* **WHAT TO DO**
Only one stretch of the data below is wanted: the lines starting at the one with "left ankle: (82, 211, 16)" and ending at the one with "right knee: (134, 166, -8)", both included, given again exactly.

++++

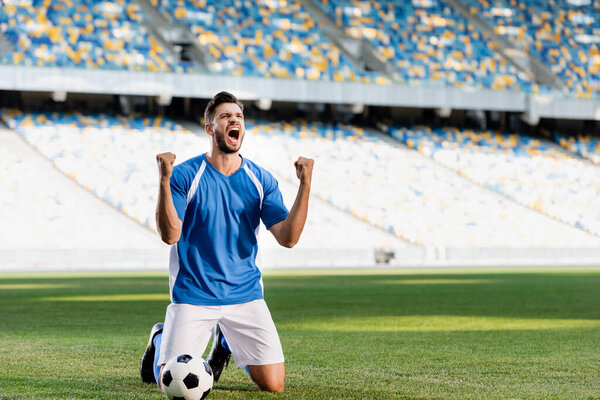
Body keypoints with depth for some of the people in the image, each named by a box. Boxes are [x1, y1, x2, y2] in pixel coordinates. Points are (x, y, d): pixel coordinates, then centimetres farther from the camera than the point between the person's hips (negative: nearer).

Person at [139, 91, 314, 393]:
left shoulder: (261, 180, 1)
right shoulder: (185, 175, -8)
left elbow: (288, 238, -8)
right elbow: (170, 234, -18)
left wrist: (305, 184, -18)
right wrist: (164, 181, -29)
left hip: (245, 296, 3)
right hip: (192, 297, -3)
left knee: (274, 384, -4)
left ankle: (226, 343, 27)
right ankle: (161, 340, 29)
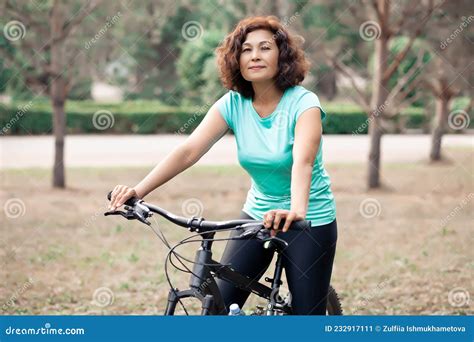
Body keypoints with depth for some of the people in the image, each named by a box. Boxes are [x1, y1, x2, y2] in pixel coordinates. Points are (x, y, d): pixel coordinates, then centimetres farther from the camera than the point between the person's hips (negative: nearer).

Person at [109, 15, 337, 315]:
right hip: (258, 215, 4)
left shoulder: (303, 103, -19)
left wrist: (297, 209, -56)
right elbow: (189, 150, -18)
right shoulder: (233, 104, -7)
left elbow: (302, 161, -37)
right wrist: (139, 190, -31)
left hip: (310, 222, -4)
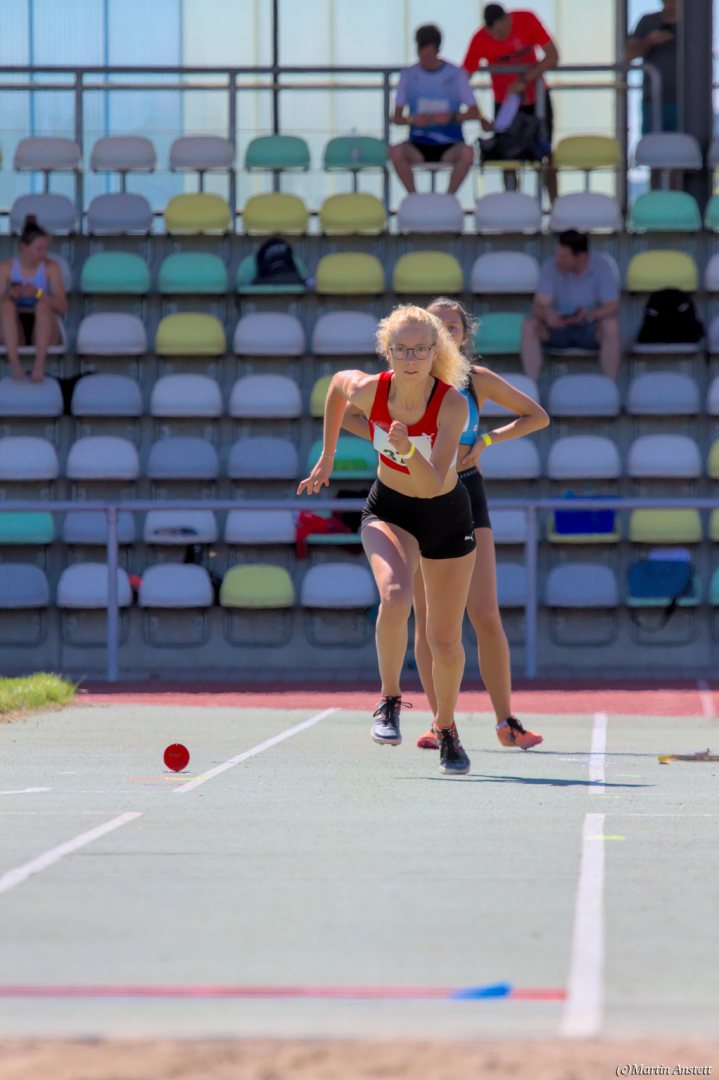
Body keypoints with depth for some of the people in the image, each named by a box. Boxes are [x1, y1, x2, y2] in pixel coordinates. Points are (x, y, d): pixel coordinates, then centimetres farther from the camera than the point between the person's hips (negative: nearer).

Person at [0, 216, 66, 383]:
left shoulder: (51, 268, -3)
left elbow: (62, 307, -11)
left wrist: (37, 293, -27)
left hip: (42, 328, -1)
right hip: (15, 331, 1)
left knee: (43, 304, -30)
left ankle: (40, 364, -45)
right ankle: (15, 364, -43)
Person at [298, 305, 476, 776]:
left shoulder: (452, 404, -27)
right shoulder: (367, 390, -20)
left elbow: (432, 484, -32)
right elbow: (338, 382, 6)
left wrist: (407, 450, -51)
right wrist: (327, 458, 12)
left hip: (445, 513, 0)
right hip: (389, 511, 0)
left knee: (445, 642, 7)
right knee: (395, 599, -31)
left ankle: (447, 728, 34)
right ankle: (390, 699, -10)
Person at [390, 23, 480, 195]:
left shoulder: (455, 74, 2)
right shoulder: (409, 75, 5)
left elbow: (474, 113, 1)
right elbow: (397, 117, 6)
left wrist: (452, 117, -18)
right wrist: (412, 120, -17)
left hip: (449, 145, -1)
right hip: (418, 145, 1)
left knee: (467, 153, -34)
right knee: (396, 152, -32)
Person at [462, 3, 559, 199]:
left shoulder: (526, 20, -21)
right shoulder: (480, 40, -22)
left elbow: (552, 56, -20)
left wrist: (525, 80, -32)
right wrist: (479, 117, -29)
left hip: (537, 98, 0)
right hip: (504, 103, 0)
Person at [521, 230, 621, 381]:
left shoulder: (602, 266, -15)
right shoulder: (551, 267, -10)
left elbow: (612, 307, -18)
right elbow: (539, 305, -13)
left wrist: (589, 315, -39)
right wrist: (546, 314, -39)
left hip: (591, 329, -2)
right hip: (559, 326, 2)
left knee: (611, 326, -34)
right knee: (530, 325, -26)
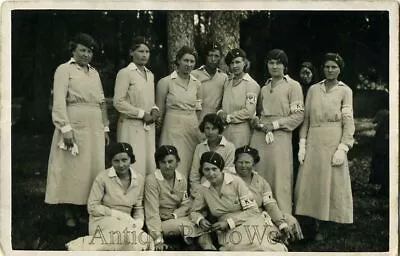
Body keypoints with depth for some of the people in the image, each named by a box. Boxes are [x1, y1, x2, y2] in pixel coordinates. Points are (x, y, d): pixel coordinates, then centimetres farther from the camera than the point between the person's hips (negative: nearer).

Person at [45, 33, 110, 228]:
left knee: (91, 167, 7)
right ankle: (69, 214, 8)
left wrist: (105, 128, 12)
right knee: (71, 169, -1)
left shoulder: (94, 73, 18)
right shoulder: (64, 70, -1)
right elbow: (59, 101, -11)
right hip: (74, 125, -6)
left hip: (95, 128, 6)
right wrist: (66, 128, -20)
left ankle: (82, 211, 16)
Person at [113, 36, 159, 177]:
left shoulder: (150, 75, 16)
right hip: (131, 126, -6)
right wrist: (142, 114, -12)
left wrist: (154, 110, 3)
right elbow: (118, 102, -11)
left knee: (150, 165, 3)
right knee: (134, 166, -8)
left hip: (148, 127, 6)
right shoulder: (125, 73, -5)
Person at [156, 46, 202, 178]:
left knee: (190, 166, 6)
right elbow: (160, 111, 1)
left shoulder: (196, 84, 10)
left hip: (193, 128, 5)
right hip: (173, 127, -4)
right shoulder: (166, 82, -4)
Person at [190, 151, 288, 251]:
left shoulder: (236, 182, -6)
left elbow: (252, 210, -6)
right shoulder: (204, 189, 5)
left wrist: (228, 222, -13)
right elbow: (194, 211, 21)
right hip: (227, 232, 2)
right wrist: (200, 220, -2)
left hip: (248, 224, -2)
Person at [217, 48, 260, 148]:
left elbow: (249, 112, -12)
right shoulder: (228, 82, 15)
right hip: (224, 129, 6)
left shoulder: (252, 84, -6)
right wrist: (220, 113, -1)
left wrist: (228, 117, -9)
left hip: (240, 131, -6)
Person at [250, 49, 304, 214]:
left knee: (279, 179, -7)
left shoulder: (293, 86, 0)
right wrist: (256, 121, 2)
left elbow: (298, 115, -5)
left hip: (279, 137, -5)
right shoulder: (264, 88, 18)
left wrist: (275, 124, -12)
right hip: (259, 137, 5)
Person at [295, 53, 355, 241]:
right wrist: (302, 144, 1)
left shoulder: (345, 91, 3)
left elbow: (348, 121, -2)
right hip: (313, 142, 3)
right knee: (310, 182, 1)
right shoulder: (313, 89, 10)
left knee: (331, 183, 0)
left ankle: (330, 222, 9)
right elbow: (306, 118, 9)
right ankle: (316, 226, 8)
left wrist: (343, 148, -12)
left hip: (333, 142, -3)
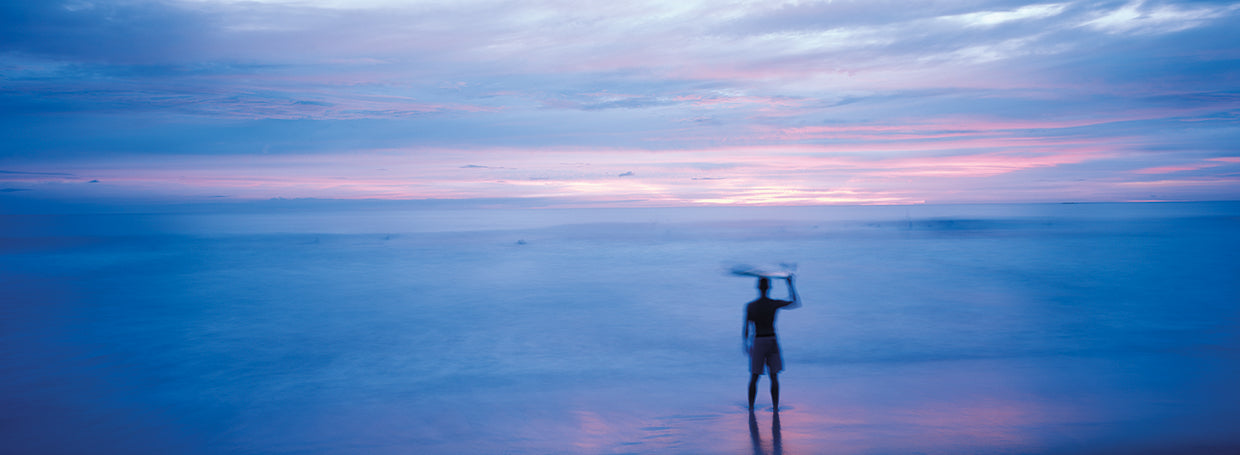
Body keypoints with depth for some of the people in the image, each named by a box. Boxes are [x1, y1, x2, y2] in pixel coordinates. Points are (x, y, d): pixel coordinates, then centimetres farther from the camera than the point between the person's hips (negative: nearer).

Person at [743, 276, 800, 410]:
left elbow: (745, 329, -3)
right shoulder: (774, 304, -7)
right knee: (774, 377, 10)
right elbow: (797, 304, 7)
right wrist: (790, 284, 12)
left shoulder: (750, 306, -5)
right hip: (772, 342, 0)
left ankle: (751, 408, 13)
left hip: (757, 343, 0)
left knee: (754, 378, 11)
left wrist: (746, 345, 12)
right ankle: (775, 408, 11)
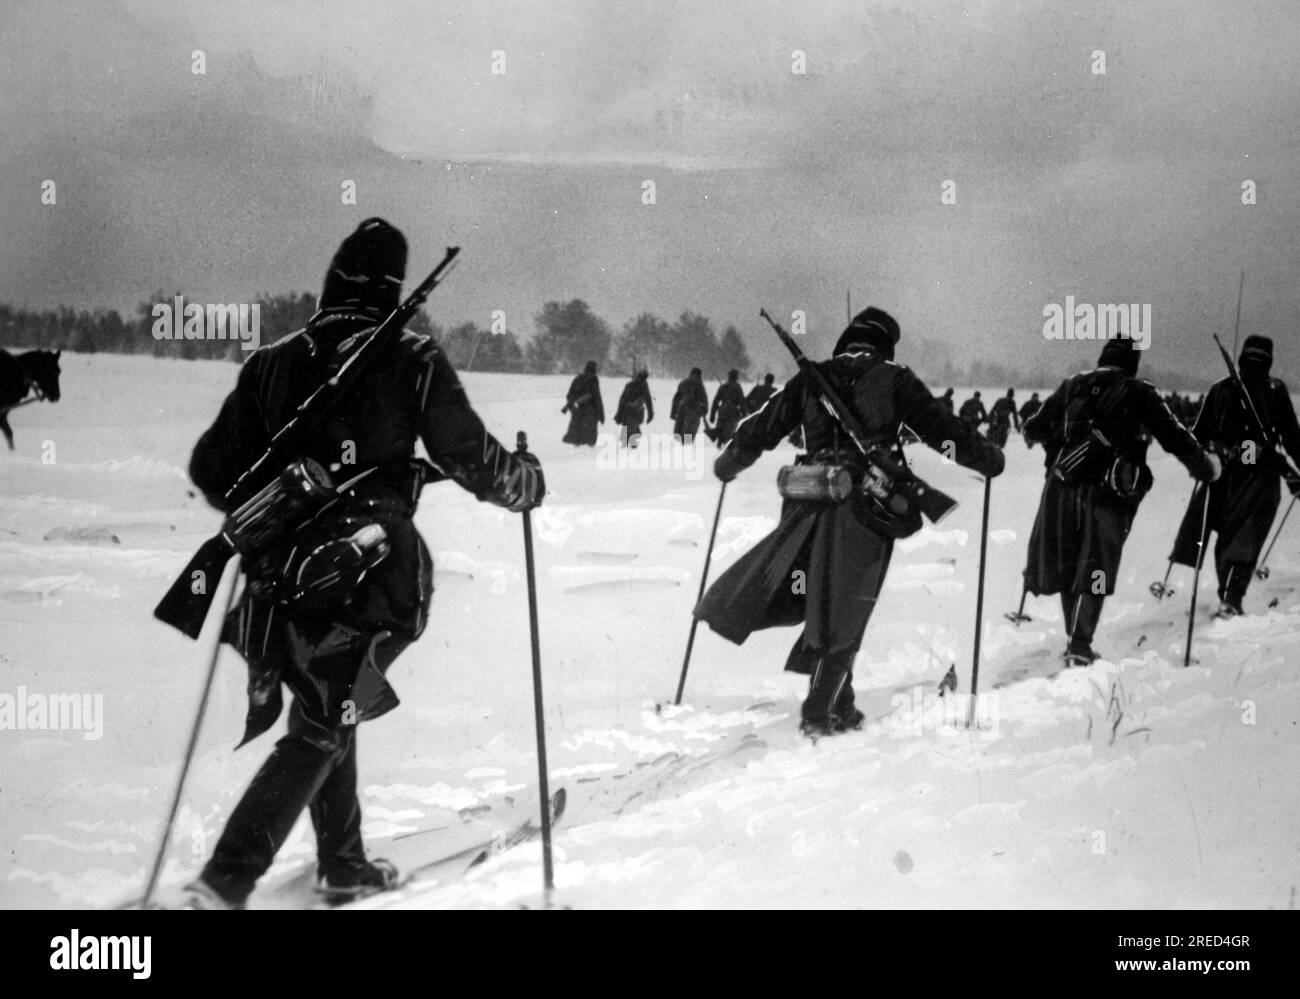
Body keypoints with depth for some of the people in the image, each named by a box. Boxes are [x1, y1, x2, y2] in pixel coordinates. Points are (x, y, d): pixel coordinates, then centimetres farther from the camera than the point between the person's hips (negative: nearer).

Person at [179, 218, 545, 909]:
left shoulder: (272, 364, 5)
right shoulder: (410, 362, -6)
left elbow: (211, 471, 9)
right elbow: (471, 458, -3)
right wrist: (527, 482, 17)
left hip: (280, 575, 4)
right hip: (371, 578, -4)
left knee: (326, 710, 23)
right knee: (319, 730, 2)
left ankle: (343, 865, 33)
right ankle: (224, 882, -10)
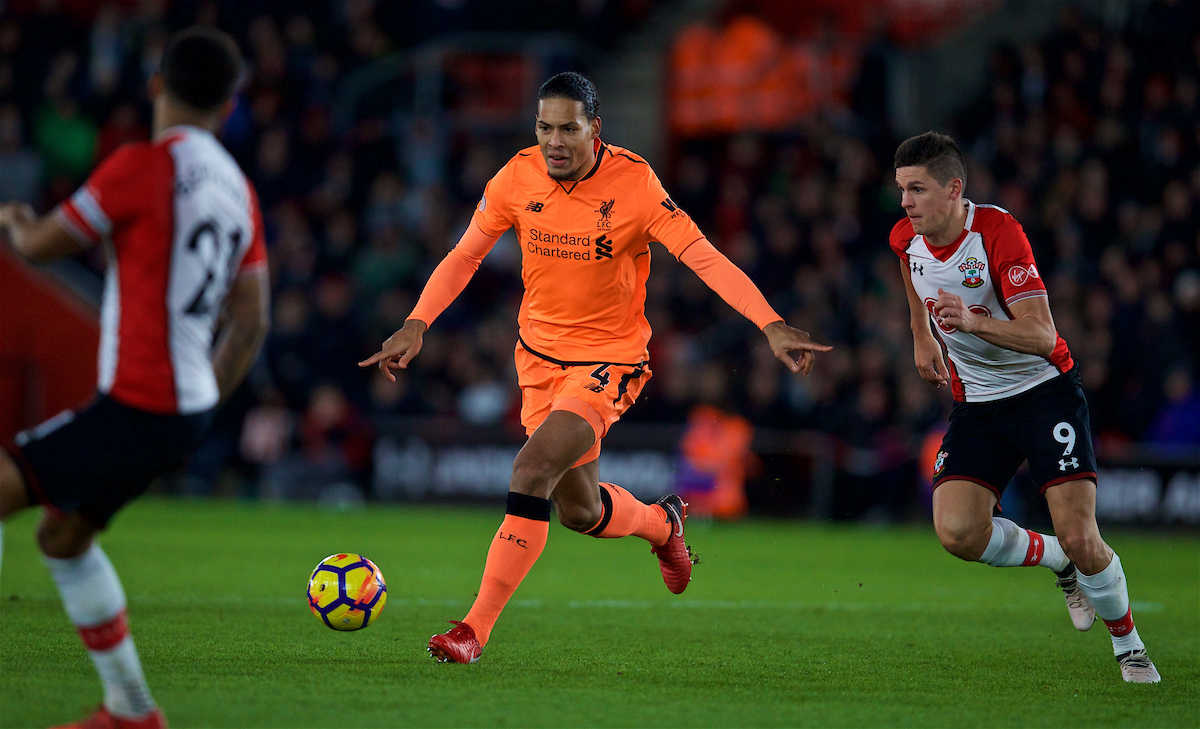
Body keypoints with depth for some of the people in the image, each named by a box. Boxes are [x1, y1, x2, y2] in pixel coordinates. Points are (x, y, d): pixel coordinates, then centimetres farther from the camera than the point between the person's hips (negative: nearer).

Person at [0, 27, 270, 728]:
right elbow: (251, 323, 14)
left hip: (137, 407, -8)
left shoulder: (143, 165, -12)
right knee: (65, 537, 22)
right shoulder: (238, 189, 11)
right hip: (187, 406, 8)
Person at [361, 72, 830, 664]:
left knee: (532, 471, -24)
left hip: (609, 359, -5)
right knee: (580, 513, 14)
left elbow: (704, 257, -24)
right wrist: (416, 325, -9)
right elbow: (465, 256, 3)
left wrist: (771, 325, -35)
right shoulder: (517, 178, -9)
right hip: (539, 354, 5)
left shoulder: (632, 183, -20)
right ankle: (660, 523, 48)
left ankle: (477, 626, -18)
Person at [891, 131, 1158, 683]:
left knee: (1079, 539, -15)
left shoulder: (998, 232, -23)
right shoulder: (906, 238, -5)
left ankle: (1128, 644, 13)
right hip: (976, 404, 5)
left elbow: (1041, 334, -31)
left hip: (1044, 388, -5)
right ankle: (1058, 562, 13)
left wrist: (974, 321, -46)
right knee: (958, 533, -17)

++++

* **REPLY TO THE TASK**
left ankle: (82, 211, 16)
Person at [113, 36, 159, 177]:
left shoulder: (150, 75, 16)
right hip: (131, 126, -6)
right wrist: (142, 114, -12)
left wrist: (154, 110, 3)
right elbow: (118, 102, -11)
left knee: (150, 165, 3)
right knee: (134, 166, -8)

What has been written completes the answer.